Esta situación se desarrolla en paralelo al proceso judicial que enfrenta Marius Borg, quien ha reconocido 24 de los 38 cargos presentados tras comenzar su juicio el pasado 3 de febrero. En este marco, el príncipe heredero Haakon declaró públicamente que ni él ni su esposa asistirán al juicio, a pesar del vínculo cercano que mantenían con el joven implicado. Esta decisión buscó establecer una distancia institucional en un momento especialmente delicado para la Corona.
Marius Borg el hijo mayor de la princesa de Noruega
Consciente de la sensibilidad del momento y del rol que Ingrid Alexandra tendrá en el futuro, Haakon y Mette-Marit optaron por que la joven se desplazara a Sídney para continuar con sus estudios universitarios. Pese a la separación física de más de 16.000 kilómetros, esta distancia no ha logrado desconectarla emocionalmente de la situación en Noruega. La joven decidió tomar la iniciativa a través de sus redes sociales privadas, con una reacción que ha captado la atención y provocado una nueva oleada de titulares en los medios noruegos.
“Me estoy volviendo loca”
Según la cadena pública NRK, Ingrid Alexandra dispone de una cuenta privada en Instagram con cerca de 800 seguidores. Un número reducido que refleja el cuidado extremo con que maneja su presencia en redes, seleccionando rigurosamente quién puede acceder a sus publicaciones para preservar su privacidad. Sin embargo, no pudo evitar que uno de sus mensajes sobre el caso que involucra a su hermano se filtrara.

“No se trata únicamente de Marius, mamá, papá o Magnus. Son ataques personales que podrían dirigirse a cualquiera de nosotros, pero que con frecuencia nos afectan. Decidí compartirlo aquí porque estoy perdiendo la cabeza. ¿Cuándo será suficiente?”, expresó la princesa, en palabras que evidencian el desgaste emocional causado a su entorno cercano y la preocupación por la magnitud de las críticas que golpean a toda la familia real noruega.
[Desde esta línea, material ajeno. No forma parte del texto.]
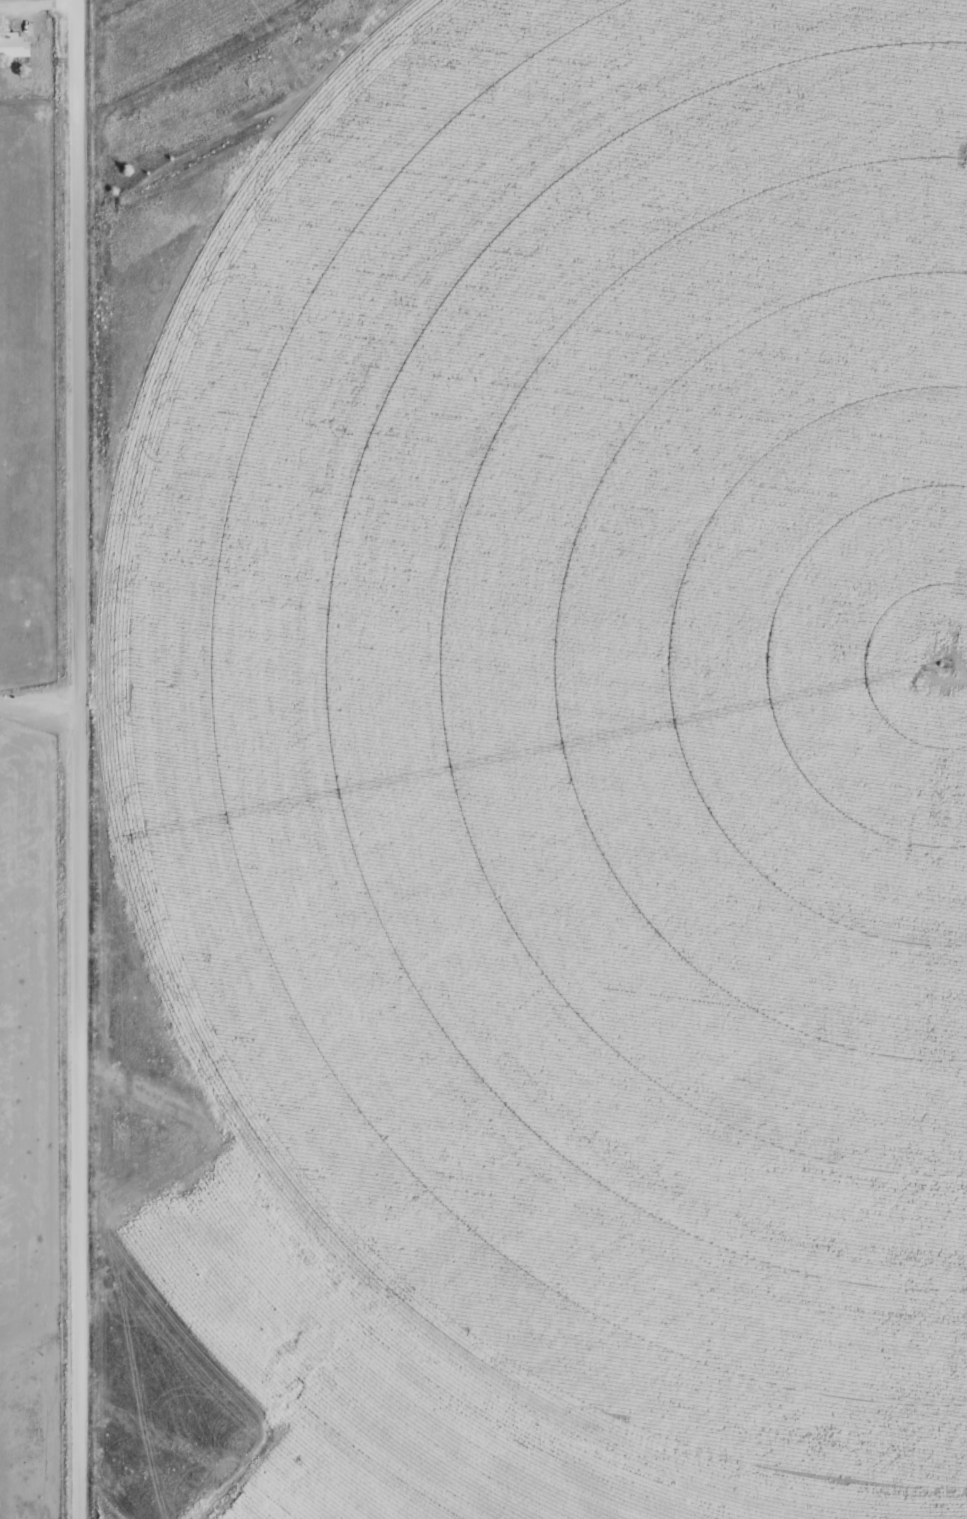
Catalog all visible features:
road: (36, 3)
road: (39, 701)
road: (79, 759)
crop: (568, 764)
road: (119, 1250)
El comentario de Ingrid Alexandra fue más allá. Según NRK, la princesa quiso destacar la presión mediática que soporta toda la Familia Real de Noruega, especialmente en un contexto donde no se han presentado pruebas concluyentes sobre algunos de los cargos contra su hermano. En su mensaje, pidió a sus seguidores imaginar lo que implica ser acusado de un delito sin haberlo cometido, mientras que los medios divulgan información constante y critican aspectos de su vida personal que carecen de relación con el proceso judicial. Para ella, esta exposición constante ha llevado a que cada acción de Marius Borg sea examinada con rigor, incluso aquellas que no guardan conexión alguna con el juicio.
Ingrid Alexandra también exhortó a quienes la rodean a no aceptar como ciertas las informaciones que no hayan sido confirmadas, consciente del riesgo de generar una nueva controversia en la prensa noruega. Aunque evitó un pronunciamiento directo e inequívoco sobre el juicio, su mensaje refleja claramente la inquietud por la imagen pública que se está construyendo en torno a su hermano, así como por las críticas dirigidas a miembros de la Familia Real que, según su punto de vista, deberían mantenerse al margen de este conflicto.